Questions to answer:
1. In the essay on AI sales verification, how is the Veracity Score calculated?
2. Repeat word for word the part of the essay on AI sales verification that opens with the words containing "I want to be" and closes with "the opposite instinct.".

Text block:
● ● ● ● ●

So the thesis I keep coming back to is blunt. Personalization is not verification. Your AI SDR does not primarily have a hallucination problem. It has a verification problem, and a better base model will not fix it, because verification and provenance are not model capabilities. They are properties of the system you wrap around the model.

Personalization is not verification. Verification and provenance are not model capabilities. They are properties of the system you build around the model.

What "100%" is actually allowed to mean

I want to be careful here, because this is exactly the place where a founder is tempted to overclaim, and the company I am building is named for the opposite instinct.

There are two numbers in the demo and they are not the same number. The first is the Veracity Score, which is just supported claims divided by the total factual claims in the draft. It answers "how much of what the AI wrote turned out to be true," and on a real draft it is often well short of 100, which is the honest and useful thing about it. The Werner email loses its headline claim. The Northwind email loses two. That is the system working, not failing.

The second number is sent integrity, and it is 100% by construction whenever anything survives at all, because the policy gate strips every non-supported claim before the email is allowed to send. The guarantee is not "the AI was always right." The guarantee is "the email that goes out contains only source-backed claims." Those are very different promises, and I have watched people conflate them into a much bigger, much falser one.

There is also a benchmark, and here is the sentence I refuse to shorten: on a fixed, hand-labeled golden set of 25 cases, the deterministic verifier gets 25 out of 25 verdicts right. That is 100% on that labeled benchmark. It is not a claim about the open world, it is not a promise about your inbox, and it is emphatically not "zero hallucination," which is a phrase I think nobody honest should say. The model still drafts. Drafts still contain unproven claims. The point is that the unproven ones are caught and stripped, and the catch is deterministic enough to certify. Anyone selling you a zero-hallucination guarantee is selling you the thing I spent a week failing to build.

I will also say plainly, because the brief I hold myself to demands it, that the demo's connectors are simulated. The EDGAR pull, the news retrieval, the CRM write-back, the actual send, all stubbed. What is real is the mechanism: the checks, the gate, the audit trail, and the Werner 10-K excerpts, which are genuine public record. I am showing you how the engine decides, not a production pipeline with your data in it. If you want to watch it decide, it is here once more: veriprajna.com/demos/ai-sales-intelligence.

The question I am left with

I found that the last thing this build changed in me was smaller than the thesis, and it has stuck the longest.

There is a third lead in the demo, a synthetic FINRA-regulated broker-dealer, and its draft comes out completely clean. Every claim supported, nothing stripped, a perfect Veracity Score. And the policy gate still routes it to a human, because it is regulated and C-suite and a large deal, and the rule says a human looks at those regardless of how clean the draft is. The first time I watched a flawless email get held for review, my instinct was that the system had made a mistake. It had not. I had just assumed, without noticing, that correctness and safety were the same property.

They are not. A claim can be true and unsafe. A draft can be clean and still need a person. The whole job turned out to be separating those ideas and building for both, instead of collapsing them into one number that makes a good headline.

So the question I would leave you with is the one I now ask before any AI-written thing leaves my hands. Not "is this true," which I can usually answer and which usually is not enough. The harder one: can I prove, right now, which current source backs this exact claim, and would that proof survive someone who wanted it to fail?

If the answer is no, it does not matter how good the model gets. The sentence is not ready to send.

● ● ● ● ●

Data for analysis:
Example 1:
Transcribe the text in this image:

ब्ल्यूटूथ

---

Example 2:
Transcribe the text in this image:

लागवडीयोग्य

● ● ● ● ●

Expected responses:
1. It is the number of supported claims divided by the total number of factual claims in the draft.

2.
I want to be careful here, because this is exactly the place where a founder is tempted to overclaim, and the company I am building is named for the opposite instinct.